To borrow another thought from Waskow’s other writings (I don’t recall the work, but this is one of those Great Thoughts that put him forever on my radar so I know he wrote it somewhere), the concept of Sabbath is not a law in the moral sense. It is more like a law of physics that we are completely incapable of breaking in the long run – no matter how naughty we might be. So either we find an orderly way to work Sabbath into our lives, or it will work its way in on its own terms in ways we are likely to enjoy less.
Back in today’s reading, Waskow also proposed:
a universal national “Sabbath” on all but life preserving emergency services.

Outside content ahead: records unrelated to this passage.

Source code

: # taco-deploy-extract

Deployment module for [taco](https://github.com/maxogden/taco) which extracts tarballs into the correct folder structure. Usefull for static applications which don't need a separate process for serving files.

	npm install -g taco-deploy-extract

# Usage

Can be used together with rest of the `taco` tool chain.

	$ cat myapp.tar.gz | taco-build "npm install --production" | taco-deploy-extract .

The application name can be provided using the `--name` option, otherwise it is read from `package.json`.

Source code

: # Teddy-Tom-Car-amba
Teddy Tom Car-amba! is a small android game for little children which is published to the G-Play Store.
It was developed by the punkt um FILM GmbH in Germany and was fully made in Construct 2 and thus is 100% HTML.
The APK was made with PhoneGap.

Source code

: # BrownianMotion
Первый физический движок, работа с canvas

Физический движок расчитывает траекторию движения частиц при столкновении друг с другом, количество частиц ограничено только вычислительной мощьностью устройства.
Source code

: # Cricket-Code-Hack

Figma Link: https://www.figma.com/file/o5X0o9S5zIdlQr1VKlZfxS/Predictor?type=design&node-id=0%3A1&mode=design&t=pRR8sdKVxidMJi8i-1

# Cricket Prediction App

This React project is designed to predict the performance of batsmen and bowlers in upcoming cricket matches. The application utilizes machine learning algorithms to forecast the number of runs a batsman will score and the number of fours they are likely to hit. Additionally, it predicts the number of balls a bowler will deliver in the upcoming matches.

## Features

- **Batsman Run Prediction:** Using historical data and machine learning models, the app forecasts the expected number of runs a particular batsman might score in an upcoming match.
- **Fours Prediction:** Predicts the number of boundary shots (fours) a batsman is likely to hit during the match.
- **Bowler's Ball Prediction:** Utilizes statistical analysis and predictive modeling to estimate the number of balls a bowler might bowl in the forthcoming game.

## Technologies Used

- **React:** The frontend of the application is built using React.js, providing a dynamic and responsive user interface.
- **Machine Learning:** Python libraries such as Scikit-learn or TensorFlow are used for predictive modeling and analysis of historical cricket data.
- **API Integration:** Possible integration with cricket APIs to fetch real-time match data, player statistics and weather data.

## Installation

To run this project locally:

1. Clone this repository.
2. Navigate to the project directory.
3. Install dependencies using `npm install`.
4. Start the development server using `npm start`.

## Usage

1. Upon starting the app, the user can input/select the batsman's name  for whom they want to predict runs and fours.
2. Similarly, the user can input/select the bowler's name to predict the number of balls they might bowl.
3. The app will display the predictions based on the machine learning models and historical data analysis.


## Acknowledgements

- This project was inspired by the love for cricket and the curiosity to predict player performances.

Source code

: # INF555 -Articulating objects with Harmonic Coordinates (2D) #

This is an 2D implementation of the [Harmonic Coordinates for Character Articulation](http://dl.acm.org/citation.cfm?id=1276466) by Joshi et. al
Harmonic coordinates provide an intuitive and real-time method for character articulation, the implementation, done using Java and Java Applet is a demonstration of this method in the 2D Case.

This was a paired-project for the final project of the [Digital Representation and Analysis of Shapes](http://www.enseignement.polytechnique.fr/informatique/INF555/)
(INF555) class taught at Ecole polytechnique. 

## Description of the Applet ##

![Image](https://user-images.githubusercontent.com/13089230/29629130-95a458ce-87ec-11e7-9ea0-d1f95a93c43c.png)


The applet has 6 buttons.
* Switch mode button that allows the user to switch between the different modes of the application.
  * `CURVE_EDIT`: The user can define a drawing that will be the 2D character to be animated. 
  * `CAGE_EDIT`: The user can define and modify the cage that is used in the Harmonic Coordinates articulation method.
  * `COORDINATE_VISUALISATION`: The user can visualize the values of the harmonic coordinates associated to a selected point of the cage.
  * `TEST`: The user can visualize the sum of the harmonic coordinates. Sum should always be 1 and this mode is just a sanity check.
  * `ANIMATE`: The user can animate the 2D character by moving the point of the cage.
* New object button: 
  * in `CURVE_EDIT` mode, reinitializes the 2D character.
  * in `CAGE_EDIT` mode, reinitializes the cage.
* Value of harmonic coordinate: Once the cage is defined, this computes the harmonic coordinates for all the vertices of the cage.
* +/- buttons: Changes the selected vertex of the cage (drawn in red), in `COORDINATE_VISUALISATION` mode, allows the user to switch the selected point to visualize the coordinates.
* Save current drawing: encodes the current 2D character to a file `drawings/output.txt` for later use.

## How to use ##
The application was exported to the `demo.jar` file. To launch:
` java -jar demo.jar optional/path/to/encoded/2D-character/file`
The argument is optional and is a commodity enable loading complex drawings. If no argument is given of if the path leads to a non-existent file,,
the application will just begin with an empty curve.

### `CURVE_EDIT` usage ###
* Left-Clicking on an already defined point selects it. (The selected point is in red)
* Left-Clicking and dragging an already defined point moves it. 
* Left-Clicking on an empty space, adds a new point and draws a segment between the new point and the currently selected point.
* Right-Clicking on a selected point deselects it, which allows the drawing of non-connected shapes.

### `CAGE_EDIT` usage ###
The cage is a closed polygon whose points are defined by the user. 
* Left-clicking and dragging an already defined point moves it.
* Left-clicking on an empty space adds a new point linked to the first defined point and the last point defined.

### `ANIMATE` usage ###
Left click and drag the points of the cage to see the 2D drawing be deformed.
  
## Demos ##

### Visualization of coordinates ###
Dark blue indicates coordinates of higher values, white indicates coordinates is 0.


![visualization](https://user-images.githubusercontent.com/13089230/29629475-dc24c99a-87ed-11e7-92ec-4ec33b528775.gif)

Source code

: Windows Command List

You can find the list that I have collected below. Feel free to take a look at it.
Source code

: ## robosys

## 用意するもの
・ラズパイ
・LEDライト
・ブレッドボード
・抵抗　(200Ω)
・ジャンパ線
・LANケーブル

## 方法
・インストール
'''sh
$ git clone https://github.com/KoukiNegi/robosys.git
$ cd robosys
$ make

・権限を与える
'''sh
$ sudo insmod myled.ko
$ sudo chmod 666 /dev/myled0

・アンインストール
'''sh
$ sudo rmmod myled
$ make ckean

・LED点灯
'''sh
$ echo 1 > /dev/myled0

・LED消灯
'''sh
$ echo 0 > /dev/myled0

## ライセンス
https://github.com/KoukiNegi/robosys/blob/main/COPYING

Such a festival would give our society in a regular, chosen rhythm what only a few cities now experience only in a random, unchosen way. For such “festivals” now occur only when a great blizzard clogs the whole town with snow. Observers report that the first reaction is panic, an hysterical attempt to get to work. When it becomes clear that no one can work, a mood of joy and festive calm spreads across the city. Everyone shares: food, stories, emergency assistance. People play in the snow. It is a day of unemployment but in a mood of holiday, holy day. Much more a holy day, in fact, than most of the commercialized holidays that have been made occasions not of rest but of turning on the “consumption economy.”
This strikes me as particularly interesting because Waskow has turned disaster on its head. Ordinarily, those who see the Hand of God moving think of disasters as divine punishment. Most notoriously some declared Hurricane Katrina to be God’s wrath against sexual deviance in New Orleans even though the storm’s eye actually hit relatively-tame Mississippi.
But can disasters, in a sense, be a loving correction? Can they point us toward a safer, saner and more sustainable future?
Perhaps they can. If we are willing to learn. A blizzard is one thing, causing great disruption but minimal damage. But a major hurricane, tornado outbreak or earthquake is not much of a festival. Lives are lost and permanently altered in usually unpleasant ways. Even so, disasters point to our weaknesses and let us know that we must seriously attend to that which we prefer to neglect. Hurricane Katrina, oddly enough, was a perfect example of this, forcing us to look at the poverty and degradation of infrastructure that our high-rolling lifestyle has wrought.
New Orleans would not have survived Katrina on its own. As an independent nation-state it almost certainly would have become shorthand for unspeakable destruction – a modern day Sodom – left to molder away and sink into the swamps. The people of Baton Rouge would now whisper the name of the dark city whose corpse still looms out there among the bayous. But because New Orleans is part of a huge confederation of cities, it was able to draw support from its sisters and survive to fight another day.
Unfortunately, the whole family is not so strong these days. This year’s string of disasters has cast a stark light on the fiscal limitations of our nation’s ability to recover from injury. We seem to have mainly dodged the bullet as (so far) it’s been a quiet fall other than a few huge storms. So disasters are back off the front page. But the limits of our resilience is out there, lurking.
Religiously-minded folk might say that God has warned us. But whatever one’s perspective, its a warning.